Ele afirma que o irmão foi confundido com um traficante e espancado: “Os policiais começaram a bater no rosto dele, deram tapa na cara, pegaram na garganta dele e apertaram, deram soco na barriga dele. Ele começou a ficar com falta de ar e falando que não sabia o que estava acontecendo. Por sorte, duas vizinhas fizeram barulho na janela e perceberam o que estava acontecendo”, ele relata.
As denúncias foram encaminhadas ao Comando Geral da PM e ao comando das UPPs. Segundo o Conselho de Direitos Humanos, os comandantes informaram que estavam cientes do que estava acontecendo na Rocinha. Quase três meses depois das primeiras denúncias, Amarildo desapareceu.
Para a promotora que investiga as denúncias de tortura, a busca da polícia por informações sobre o tráfico não deu certo. Segundo a promotora, essa busca levou à detenção e ao desaparecimento (morte) de Amarildo.
Em nota, a Polícia Militar diz que "não deixa de apurar nenhuma informação concreta que chega ao Comando das UPPs sobre má conduta de policiais".

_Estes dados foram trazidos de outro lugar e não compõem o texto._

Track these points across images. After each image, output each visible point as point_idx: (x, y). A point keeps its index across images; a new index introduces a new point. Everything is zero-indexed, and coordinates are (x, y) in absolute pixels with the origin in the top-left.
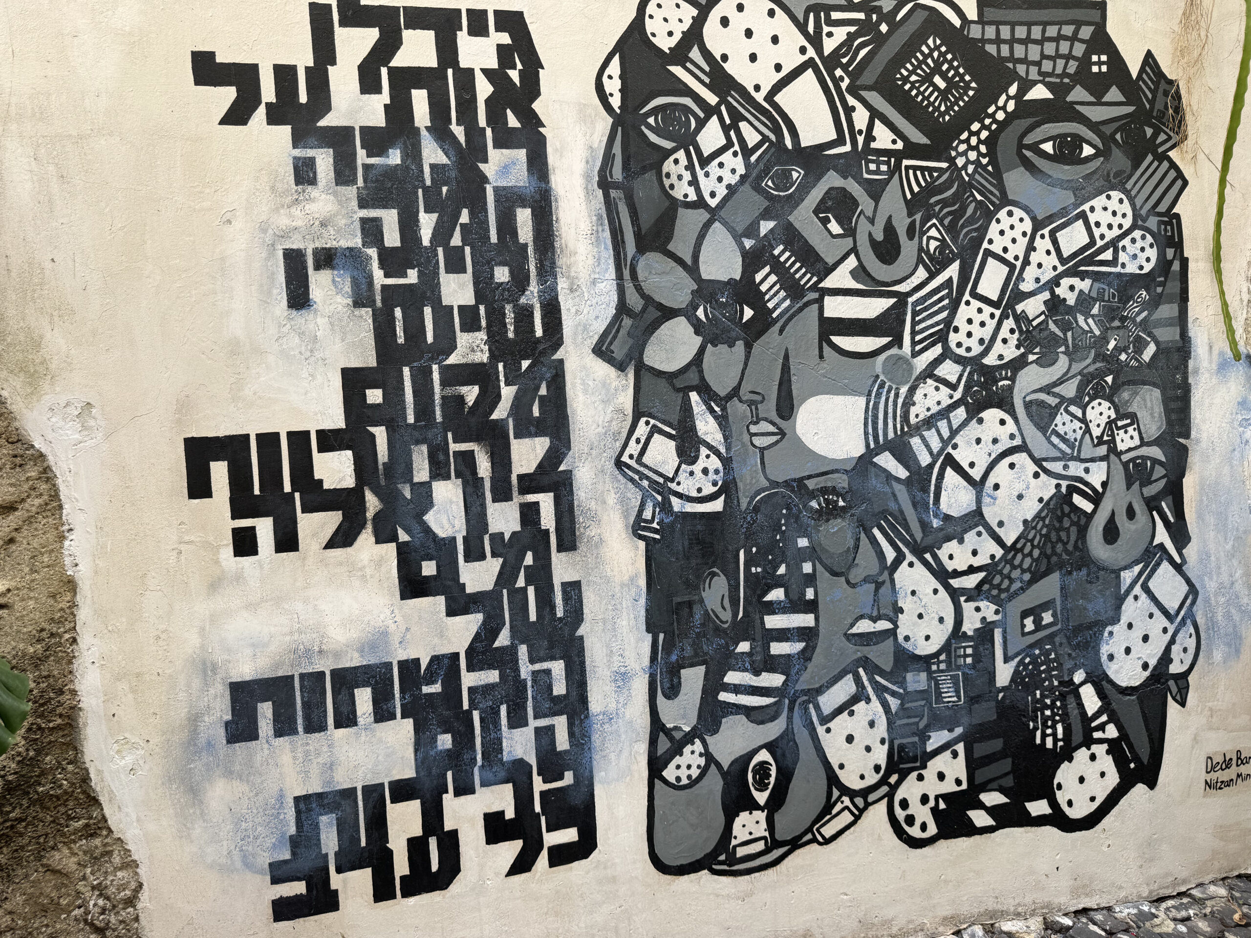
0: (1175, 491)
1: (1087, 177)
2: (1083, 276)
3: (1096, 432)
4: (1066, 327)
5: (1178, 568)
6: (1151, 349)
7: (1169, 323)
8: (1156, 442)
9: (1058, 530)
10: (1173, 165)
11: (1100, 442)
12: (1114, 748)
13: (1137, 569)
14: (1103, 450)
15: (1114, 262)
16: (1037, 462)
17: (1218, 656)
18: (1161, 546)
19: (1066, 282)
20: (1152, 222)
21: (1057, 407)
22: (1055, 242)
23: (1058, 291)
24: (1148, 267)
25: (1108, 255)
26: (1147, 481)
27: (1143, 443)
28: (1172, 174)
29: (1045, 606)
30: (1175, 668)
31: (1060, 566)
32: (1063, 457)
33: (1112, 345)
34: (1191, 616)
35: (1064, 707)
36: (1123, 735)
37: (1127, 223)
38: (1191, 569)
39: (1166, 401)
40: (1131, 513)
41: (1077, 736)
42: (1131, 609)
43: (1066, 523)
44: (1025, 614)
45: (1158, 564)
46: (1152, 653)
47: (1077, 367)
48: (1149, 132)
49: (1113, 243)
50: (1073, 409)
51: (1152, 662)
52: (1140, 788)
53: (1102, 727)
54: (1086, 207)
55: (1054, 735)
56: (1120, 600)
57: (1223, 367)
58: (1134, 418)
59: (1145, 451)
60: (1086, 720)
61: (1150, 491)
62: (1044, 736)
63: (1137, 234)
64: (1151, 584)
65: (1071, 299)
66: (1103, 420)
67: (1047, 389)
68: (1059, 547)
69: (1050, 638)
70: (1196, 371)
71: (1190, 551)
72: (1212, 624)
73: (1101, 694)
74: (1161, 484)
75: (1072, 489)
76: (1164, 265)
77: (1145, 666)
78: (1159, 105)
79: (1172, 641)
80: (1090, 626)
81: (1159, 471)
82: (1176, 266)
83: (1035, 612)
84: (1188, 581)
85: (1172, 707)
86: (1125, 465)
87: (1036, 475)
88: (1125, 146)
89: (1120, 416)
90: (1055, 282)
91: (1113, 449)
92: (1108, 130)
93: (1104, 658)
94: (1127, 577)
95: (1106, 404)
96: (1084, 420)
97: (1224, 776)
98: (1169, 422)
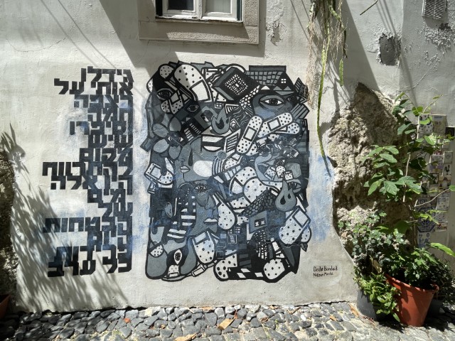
0: (304, 192)
1: (279, 109)
2: (277, 134)
3: (279, 175)
4: (271, 147)
5: (304, 213)
6: (297, 154)
7: (303, 147)
8: (298, 178)
9: (267, 200)
10: (305, 106)
11: (280, 177)
12: (283, 261)
13: (291, 212)
14: (281, 179)
15: (286, 131)
16: (261, 181)
17: (317, 238)
18: (299, 207)
19: (272, 135)
20: (298, 121)
21: (268, 167)
22: (269, 125)
23: (269, 138)
24: (296, 133)
25: (285, 129)
26: (295, 188)
27: (294, 178)
28: (305, 109)
29: (262, 219)
30: (303, 240)
31: (267, 209)
32: (269, 180)
33: (285, 152)
34: (308, 226)
35: (267, 247)
36: (286, 258)
37: (290, 121)
38: (309, 213)
39: (301, 168)
40: (289, 197)
41: (271, 256)
42: (288, 223)
43: (269, 198)
44: (256, 221)
45: (298, 211)
46: (296, 236)
47: (274, 157)
48: (298, 98)
49: (286, 126)
50: (272, 168)
51: (296, 238)
52: (291, 273)
53: (279, 254)
54: (278, 117)
55: (264, 255)
56: (286, 220)
57: (319, 160)
58: (291, 172)
59: (294, 180)
60: (274, 252)
61: (295, 191)
62: (261, 255)
63: (293, 124)
64: (295, 217)
65: (273, 140)
66: (281, 172)
67: (265, 162)
68: (267, 204)
69: (264, 228)
70: (311, 160)
71: (309, 209)
72: (315, 229)
73: (279, 245)
74: (299, 189)
75: (271, 189)
76: (301, 132)
77: (293, 239)
78: (301, 91)
79: (302, 233)
80: (276, 226)
81: (298, 186)
82: (305, 132)
83: (259, 221)
84: (308, 217)
85: (302, 251)
86: (288, 184)
87: (260, 185)
88: (291, 101)
89: (287, 171)
90: (269, 135)
91: (284, 179)
92: (285, 97)
93: (280, 235)
94: (288, 214)
95: (282, 167)
96: (275, 171)
97: (320, 273)
98: (302, 173)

Também em nota, a Secretaria de Segurança afirma que “a UPP da Rocinha é bem avaliada pelos moradores e que acompanha com atenção a evolução dos trabalhos do Ministério Público”.
“O projeto Unidade de Polícia Pacificadora é um sonho de todo mundo. Nós apostamos nele. Nós não queremos que o que aconteceu na Rocinha se repita em outras Unidades de Polícia Pacificadora”, afirma a promotora.
Dias depois do sumiço de Amarildo, quatro PMs foram afastados da UPP da Rocinha. Já o major Edson Santos deixou o comando da UPP no  início deste mês.
A mulher e os seis filhos de Amarildo abandonaram a casa de um cômodo em que moravam.